▶ _Consigna_
Responde, por favor, estas preguntas sobre el texto de la parábola del rico y Lázaro:
1. ¿De qué se vestía el hombre rico?
2. ¿Cuántos hermanos dice tener el rico?
3. ¿Qué significa el nombre «Eliezer»?

▶ _Texto del ejercicio_
━━━
LUCAS 16, 19-31
Había un hombre rico que se vestía de púrpura y lino, y banqueteaba
todos los días espléndidamente. Un pobre llamado Lázaro estaba echado en el
portal, cubierto de llagas; habría querido llenarse el estómago con lo que caía
de la mesa del rico; por el contrario, incluso se le acercaban los perros para
lamerle las llagas. Se murió el pobre y los ángeles lo reclinaron a la mesa al
lado de Abrahán. Se murió también el rico, y lo enterraron. Estando en el lugar
de los muertos, en medio de tormentos, levantó los ojos, vio de lejos a Abrahán
con Lázaro echado a su lado y lo llamó:- Padre Abrahán, ten piedad de mí; manda
a Lázaro que moje en agua la punta de un dedo y me refresque la lengua, que
padezco mucho en estas llamas. Pero Abrahán le contestó: - Hijo, recuerda que
en vida te tocó a ti lo bueno y a Lázaro lo malo; por eso ahora éste encuentra
consuelo y tú padeces. Además, entre nosotros y vosotros se abre una sima
inmensa, así que, aunque quiera, nadie puede cruzar de aquí hasta vosotros ni
pasar de ahí hasta nosotros. El rico insistió: - Entonces, padre, por favor,
manda a Lázaro a casa de mi padre, porque tengo cinco hermanos: que los
prevenga, no sea que acaben también ellos en este lugar de tormento. Abrahán le
contestó: - Tienen a Moisés y a los Profetas, que los escuchen. El rico volvió
a insistir: - No, no, padre Abrahán, pero si uno que ha muerto fuera a verlos,
se enmendarían. Abrahán le replicó: - Si no escuchan a Moisés y a los Profetas,
no se dejarán convencer ni aunque uno resucite de la muerte.
NO IGNORAR AL QUE SUFRE
El contraste entre los dos
protagonistas de la parábola es trágico. El rico se viste de púrpura y de lino.
Toda su vida es lujo y ostentación. Solo piensa en «banquetear espléndidamente
cada día». Este rico no tiene nombre pues no tiene identidad. No es nadie. Su
vida vacía de compasión es un fracaso. No se puede vivir solo para banquetear.
Echado en el portal de su mansión
yace un mendigo hambriento, cubierto de llagas. Nadie le ayuda. Solo unos
perros se le acercan a lamer sus heridas. No posee nada, pero tiene un nombre
portador de esperanza. Se llama «Lázaro» o «Eliezer», que significa «Mi Dios es
ayuda».
━━━
Datos de texto extraídos de la página:
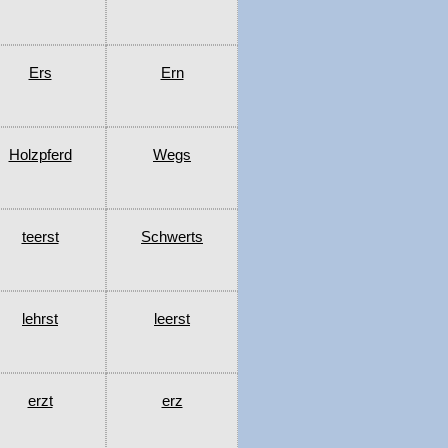
Ers
Ern
Holzpferd
Wegs
teerst
Schwerts
lehrst
leerst
erzt
erz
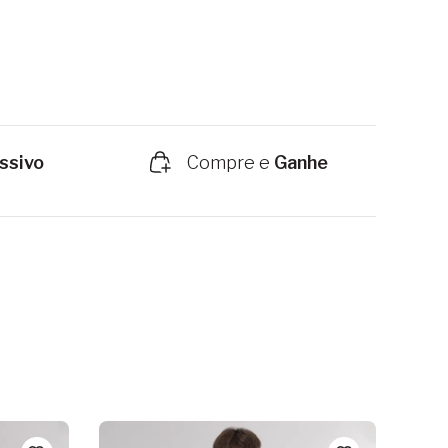
ssivo
Compre e
Ganhe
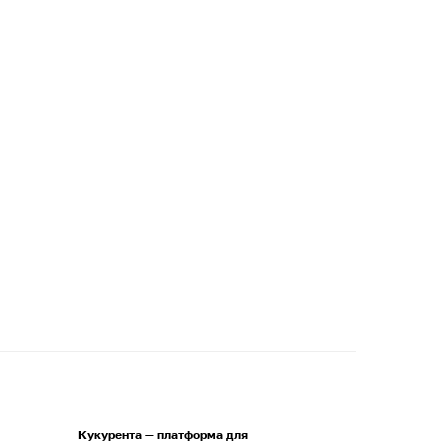
Кукурента — платформа для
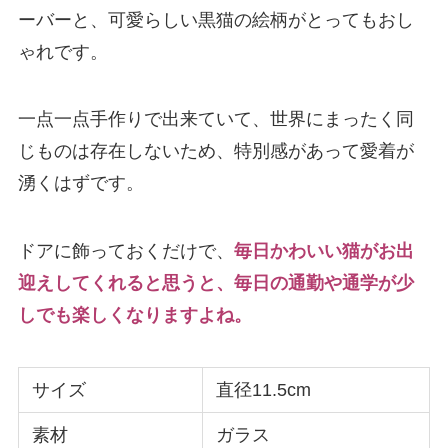
ーバーと、可愛らしい黒猫の絵柄がとってもおし
ゃれです。
一点一点手作りで出来ていて、世界にまったく同
じものは存在しないため、特別感があって愛着が
湧くはずです。
ドアに飾っておくだけで、
毎日かわいい猫がお出
迎えしてくれると思うと、毎日の通勤や通学が少
しでも楽しくなりますよね。
サイズ
直径11.5cm
素材
ガラス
━━━
▶ _Respuesta_
1. De púrpura y lino.
2. Cinco.
3. «Mi Dios es ayuda».